I will like to analyze my first deep learning model using Python and in order to do so I have to first split my corpus (8807 articles) into sentences. My corpus is built as follows:

## Libraries to download
from nltk.tokenize import RegexpTokenizer
from nltk.corpus import stopwords
from nltk.stem.porter import PorterStemmer
from gensim import corpora, models
import gensim

import json
import nltk
import re
import pandas


appended_data = []


#for i in range(20014,2016):
#    df0 = pandas.DataFrame([json.loads(l) for l in open('SDM_%d.json' % i)])
#    appended_data.append(df0)

for i in range(2005,2016):
    if i > 2013:
        df0 = pandas.DataFrame([json.loads(l) for l in open('SDM_%d.json' % i)])
        appended_data.append(df0)
    df1 = pandas.DataFrame([json.loads(l) for l in open('Scot_%d.json' % i)])
    df2 = pandas.DataFrame([json.loads(l) for l in open('APJ_%d.json' % i)])
    df3 = pandas.DataFrame([json.loads(l) for l in open('TH500_%d.json' % i)])
    df4 = pandas.DataFrame([json.loads(l) for l in open('DRSM_%d.json' % i)])
    appended_data.append(df1)
    appended_data.append(df2)
    appended_data.append(df3)
    appended_data.append(df4)


appended_data = pandas.concat(appended_data)
# doc_set = df1.body

doc_set = appended_data.body

I am trying to use the function Word2Vec.load_word2vec_format from the library gensim.models but I have to first split my corpus (doc_set) into sentences.

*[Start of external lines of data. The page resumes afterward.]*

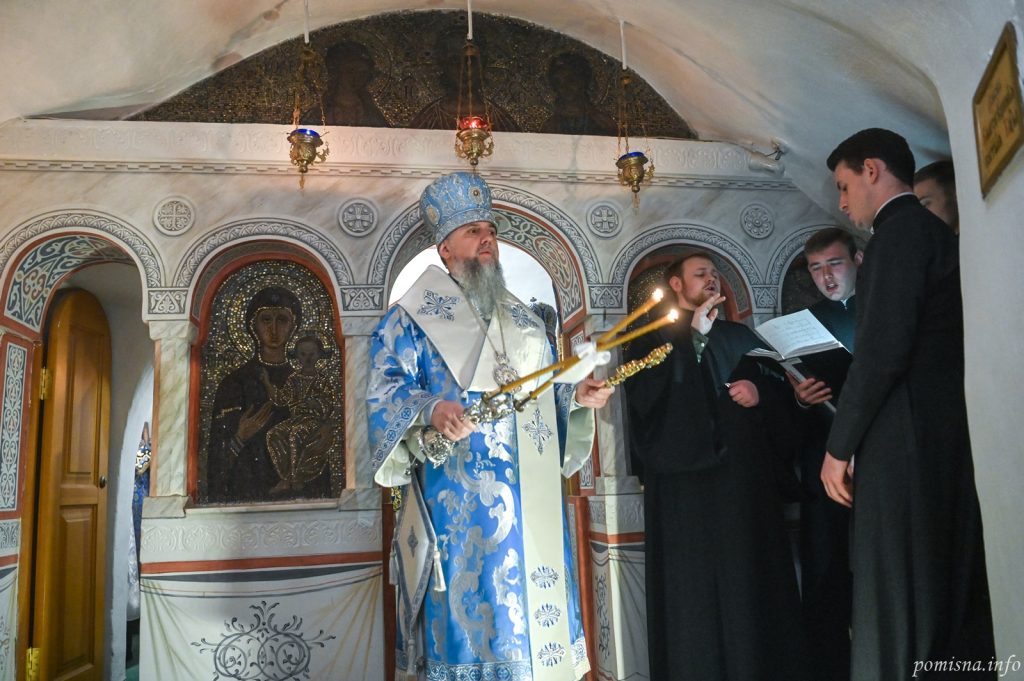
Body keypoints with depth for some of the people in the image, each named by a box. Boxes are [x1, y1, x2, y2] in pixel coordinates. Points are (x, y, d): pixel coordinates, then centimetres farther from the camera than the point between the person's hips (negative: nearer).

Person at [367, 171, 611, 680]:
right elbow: (386, 391, -9)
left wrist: (576, 396, 2)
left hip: (528, 498, 5)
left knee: (533, 605, 7)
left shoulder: (524, 322, 19)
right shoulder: (411, 320, 2)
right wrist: (429, 410, -27)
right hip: (459, 500, -5)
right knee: (470, 605, -5)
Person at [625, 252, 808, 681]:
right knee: (695, 589, -3)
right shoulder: (653, 339, 5)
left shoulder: (741, 336, 20)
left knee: (751, 581, 5)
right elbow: (644, 398, -12)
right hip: (686, 479, -4)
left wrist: (761, 390, -4)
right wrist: (694, 337, -12)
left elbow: (781, 387, 20)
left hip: (745, 474, 4)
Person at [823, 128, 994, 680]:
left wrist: (839, 446, -13)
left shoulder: (900, 229, -8)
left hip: (907, 445, -10)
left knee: (893, 615, -6)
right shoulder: (935, 231, 20)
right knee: (950, 606, 13)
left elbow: (883, 348, -17)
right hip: (946, 440, 10)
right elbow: (920, 345, 17)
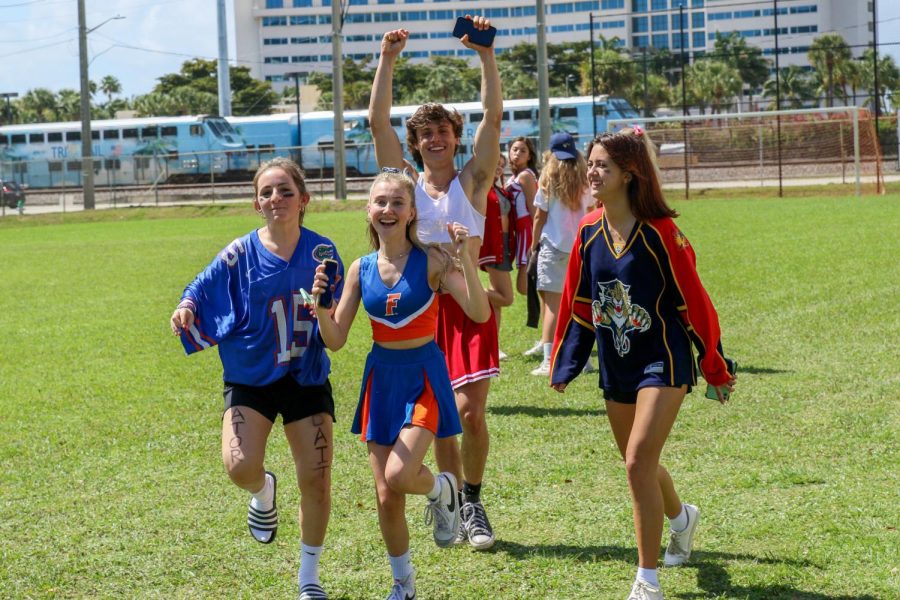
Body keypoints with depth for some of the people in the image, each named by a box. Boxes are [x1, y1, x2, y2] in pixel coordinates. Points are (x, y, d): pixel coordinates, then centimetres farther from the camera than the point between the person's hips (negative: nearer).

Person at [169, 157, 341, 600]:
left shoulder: (321, 253, -5)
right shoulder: (239, 255, -9)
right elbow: (202, 290, -5)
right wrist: (186, 310, -27)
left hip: (306, 377, 1)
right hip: (250, 377, -1)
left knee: (316, 479, -1)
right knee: (240, 466, -22)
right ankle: (263, 492, 20)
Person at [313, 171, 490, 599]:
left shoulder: (430, 261, -11)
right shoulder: (361, 269, 1)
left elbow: (479, 313, -21)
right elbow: (335, 340, 1)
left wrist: (465, 258, -31)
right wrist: (320, 303, -18)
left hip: (424, 375, -4)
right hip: (381, 376, 4)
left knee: (399, 475, -25)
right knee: (386, 498, 6)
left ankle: (442, 489, 11)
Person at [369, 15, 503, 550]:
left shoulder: (473, 181, 3)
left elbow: (494, 116, -7)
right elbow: (378, 121, -3)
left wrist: (486, 55, -16)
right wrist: (388, 61, -11)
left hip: (468, 304, -1)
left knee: (470, 411, -8)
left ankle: (473, 502, 11)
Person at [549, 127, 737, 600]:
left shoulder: (660, 232, -17)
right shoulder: (589, 232, -1)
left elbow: (693, 300, -10)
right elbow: (577, 304, 9)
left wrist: (716, 368, -4)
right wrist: (563, 364, 11)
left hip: (663, 362, -6)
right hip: (616, 367, 6)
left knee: (639, 462, -17)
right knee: (638, 465, 18)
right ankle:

from gensim.models import word2vec
model = Word2Vec.load_word2vec_format(doc_set, binary=False)

Any recommendations?

cheers


Solution

  • So, Gensim's Word2Vec requires this format for its training input: sentences = [['first', 'sentence'], ['second', 'sentence']].

    I assume your documents contain more than one sentence. You should first split by sentences, you can do that with nltk (you might need to download the model first). Then tokenize each sentence and put everything together in a list.

    sent_detector = nltk.data.load('tokenizers/punkt/english.pickle')
    sentenized = doc_set.body.apply(sent_detector.tokenize)
    sentences = itertools.chain.from_iterable(sentenized.tolist()) # just to flatten
    
    result = []
    for sent in sentences:
        result += [nltk.word_tokenize(sent)]
    gensim.models.Word2Vec(result)
    

    Unfortunately I am not good enough with Pandas to perform all the operations in a "pandastic" way.

    Pay a lot of attention to the parameters of Word2Vec picking them right can make a huge difference.